Je vais vous reconduire, Boffin. »

Ce dernier quitta sa chaise, prit affectueusement congé de Vénus ; et cheminant côte à côte, surveillant et surveillé gagnèrent l’hôtel Boffin. Le vieux boueur souhaita le bonsoir à son gardien, tira sa clef, rentra chez lui et referma doucement la porte.
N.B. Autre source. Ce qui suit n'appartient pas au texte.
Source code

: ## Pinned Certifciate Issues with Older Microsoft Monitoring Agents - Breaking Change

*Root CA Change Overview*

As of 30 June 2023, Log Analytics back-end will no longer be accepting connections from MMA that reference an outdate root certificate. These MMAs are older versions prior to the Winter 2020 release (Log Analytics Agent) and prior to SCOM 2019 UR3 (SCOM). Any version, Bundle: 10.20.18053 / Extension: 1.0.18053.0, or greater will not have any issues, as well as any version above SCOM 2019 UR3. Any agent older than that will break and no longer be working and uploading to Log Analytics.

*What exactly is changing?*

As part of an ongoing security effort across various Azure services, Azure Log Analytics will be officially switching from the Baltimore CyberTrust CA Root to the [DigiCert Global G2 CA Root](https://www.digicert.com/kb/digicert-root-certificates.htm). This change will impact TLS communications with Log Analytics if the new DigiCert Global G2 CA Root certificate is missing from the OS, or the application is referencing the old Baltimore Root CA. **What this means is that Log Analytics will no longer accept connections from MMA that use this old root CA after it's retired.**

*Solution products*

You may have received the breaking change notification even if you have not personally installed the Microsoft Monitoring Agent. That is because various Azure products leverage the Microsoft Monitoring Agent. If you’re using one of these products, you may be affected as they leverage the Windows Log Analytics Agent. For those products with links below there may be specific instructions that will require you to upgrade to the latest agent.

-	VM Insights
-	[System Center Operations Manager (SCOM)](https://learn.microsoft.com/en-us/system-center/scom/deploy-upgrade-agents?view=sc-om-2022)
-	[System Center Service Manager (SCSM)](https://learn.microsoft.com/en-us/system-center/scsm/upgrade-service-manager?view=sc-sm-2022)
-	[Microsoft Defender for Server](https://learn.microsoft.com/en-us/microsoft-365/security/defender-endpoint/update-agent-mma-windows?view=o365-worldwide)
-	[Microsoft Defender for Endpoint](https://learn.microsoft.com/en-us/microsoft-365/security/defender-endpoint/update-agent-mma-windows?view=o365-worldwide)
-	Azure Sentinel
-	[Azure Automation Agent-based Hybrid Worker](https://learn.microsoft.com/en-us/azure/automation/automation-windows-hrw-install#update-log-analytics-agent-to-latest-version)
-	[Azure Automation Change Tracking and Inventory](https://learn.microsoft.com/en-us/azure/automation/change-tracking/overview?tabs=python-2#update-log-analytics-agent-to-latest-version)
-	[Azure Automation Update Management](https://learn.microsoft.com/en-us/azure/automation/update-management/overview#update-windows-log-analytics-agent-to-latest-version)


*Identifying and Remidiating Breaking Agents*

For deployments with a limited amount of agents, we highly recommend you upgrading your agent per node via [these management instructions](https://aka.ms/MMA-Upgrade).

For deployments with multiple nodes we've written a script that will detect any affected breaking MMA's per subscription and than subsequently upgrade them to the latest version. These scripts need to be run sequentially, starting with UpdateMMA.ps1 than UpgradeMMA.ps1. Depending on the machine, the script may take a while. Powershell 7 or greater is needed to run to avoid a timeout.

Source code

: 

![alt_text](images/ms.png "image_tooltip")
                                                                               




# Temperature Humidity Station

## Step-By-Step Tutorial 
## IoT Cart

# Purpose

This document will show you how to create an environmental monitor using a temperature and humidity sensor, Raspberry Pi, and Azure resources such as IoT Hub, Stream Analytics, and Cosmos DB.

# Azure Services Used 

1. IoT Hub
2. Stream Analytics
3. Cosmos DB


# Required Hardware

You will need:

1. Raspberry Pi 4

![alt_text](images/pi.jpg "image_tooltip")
Mais Silas avait besoin de s’affirmer de nouveau sa toute-puissance.

« Bof-fin ! dit-il par le trou de la serrure.

— Que voulez-vous, Silas ? fut-il répondu par le même canal.

— Vous voir encore une fois ; sortez. »

Le boueur obéit.

« Rentrez, dit Wegg en lui faisant la grimace ; et allez vous coucher. »

Il avait à peine refermé la porte que mister Wegg l’appelait encore : « Bof-fin !

— Que voulez-vous, Silas ? »

Cette fois Silas ne daigna pas répondre, mais se donna le plaisir de tourner une meule invisible devant le trou de la serrure, derrière lequel mister Boffin prêtait l’oreille. Puis il ricana tout bas, et reprit le chemin du Bower.